Once I was able to make a longer trip there, I ran into another issue. The plentiful, on-demand inventory I was used to stateside was simply not available in Puerto Rico. Some furniture and appliances had wait times of two to six weeks, and Amazon Prime is almost nonexistent there. Plus, the furniture and appliance stores on the island may not have exactly what you want in the time that you want it.
With this reality, I was forced to pretty much take what was readily available and decorate the house in the simplest, most cost-effective way possible. In the interim, I had to deal with contractors, service providers, customer service representatives — and many times in Spanish.

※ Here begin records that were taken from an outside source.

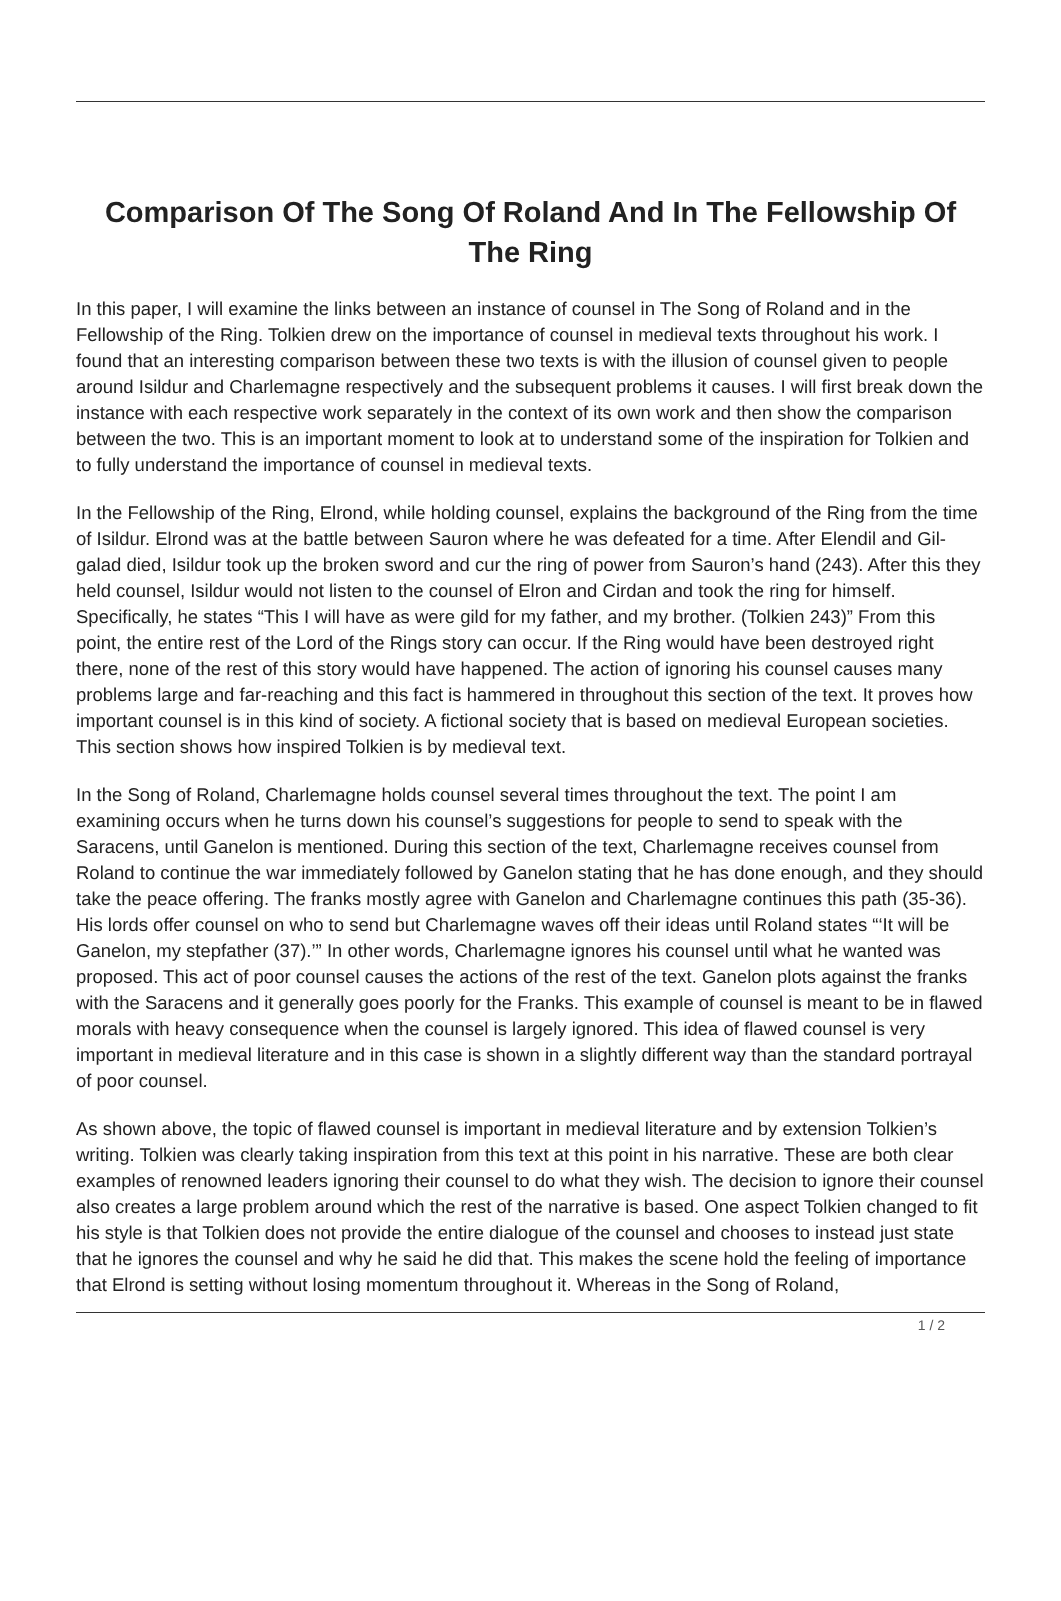Comparison Of The Song Of Roland And In The Fellowship Of The Ring
In this paper, I will examine the links between an instance of counsel in The Song of Roland and in the Fellowship of the Ring. Tolkien drew on the importance of counsel in medieval texts throughout his work. I found that an interesting comparison between these two texts is with the illusion of counsel given to people around Isildur and Charlemagne respectively and the subsequent problems it causes. I will first break down the instance with each respective work separately in the context of its own work and then show the comparison between the two. This is an important moment to look at to understand some of the inspiration for Tolkien and to fully understand the importance of counsel in medieval texts.
In the Fellowship of the Ring, Elrond, while holding counsel, explains the background of the Ring from the time of Isildur. Elrond was at the battle between Sauron where he was defeated for a time. After Elendil and Gil-galad died, Isildur took up the broken sword and cur the ring of power from Sauron’s hand (243). After this they held counsel, Isildur would not listen to the counsel of Elron and Cirdan and took the ring for himself. Specifically, he states “This I will have as were gild for my father, and my brother. (Tolkien 243)” From this point, the entire rest of the Lord of the Rings story can occur. If the Ring would have been destroyed right there, none of the rest of this story would have happened. The action of ignoring his counsel causes many problems large and far-reaching and this fact is hammered in throughout this section of the text. It proves how important counsel is in this kind of society. A fictional society that is based on medieval European societies. This section shows how inspired Tolkien is by medieval text.
In the Song of Roland, Charlemagne holds counsel several times throughout the text. The point I am examining occurs when he turns down his counsel’s suggestions for people to send to speak with the Saracens, until Ganelon is mentioned. During this section of the text, Charlemagne receives counsel from Roland to continue the war immediately followed by Ganelon stating that he has done enough, and they should take the peace offering. The franks mostly agree with Ganelon and Charlemagne continues this path (35-36). His lords offer counsel on who to send but Charlemagne waves off their ideas until Roland states “‘It will be Ganelon, my stepfather (37).’” In other words, Charlemagne ignores his counsel until what he wanted was proposed. This act of poor counsel causes the actions of the rest of the text. Ganelon plots against the franks with the Saracens and it generally goes poorly for the Franks. This example of counsel is meant to be in flawed morals with heavy consequence when the counsel is largely ignored. This idea of flawed counsel is very important in medieval literature and in this case is shown in a slightly different way than the standard portrayal of poor counsel.
As shown above, the topic of flawed counsel is important in medieval literature and by extension Tolkien’s writing. Tolkien was clearly taking inspiration from this text at this point in his narrative. These are both clear examples of renowned leaders ignoring their counsel to do what they wish. The decision to ignore their counsel also creates a large problem around which the rest of the narrative is based. One aspect Tolkien changed to fit his style is that Tolkien does not provide the entire dialogue of the counsel and chooses to instead just state that he ignores the counsel and why he said he did that. This makes the scene hold the feeling of importance that Elrond is setting without losing momentum throughout it. Whereas in the Song of Roland,
1 / 2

Although my Spanish is pretty good, I need to point out that Puerto Rican Spanish is one of the most difficult dialects to learn and understand (to me). This partial language barrier just added another barrier of frustration to my activities there.
However, after all the heartache and pain, the place runs pretty smoothly as a short-term rental. All my expenses add up to around $900 per month (not including debt service to a private lender set to end next year) with anywhere from $1,000 to $1,200 a month in bookings. The profit is pretty tiny now, but in a few years, I expect my rates to increase and provide the cash flow I need until I am ready to live there.
What I learned from the experience
Going to Puerto Rico and buying a home might sound like a dream, but I can tell you that it was one of the most difficult things I’ve ever done in my life. There were so many factors at play — from making a long-awaited dream come true to the frustrations of doing business in another culture and language and facing ever-changing pandemic dynamics.
I came to the island with my expectations and had to totally reorient myself to a different reality. Sometimes it was refreshing, while at others, it was pure exasperation. Even in all of this, I accomplished a goal much earlier than I had initially planned.
As a plus, I’m able to provide a comfortable, affordable vacation option for families that want to experience the wonder and beauty of Puerto Rico. Not only have I hosted a number of vacationers at my place, but I’ve also welcomed family and friends who’d never experienced things like snorkeling, hiking a waterfall, or world-famous Puerto Rican frappes.
The lessons I learned in this endeavor were many, but the takeaway is that your dreams could be much closer than you think. On the flip side, they could also require more work than you ever thought. In the end, the stretching and the challenges can be worth becoming a new, better person in the process. So for me, this was a win. I am glad I did it and would do it over again if I had the chance!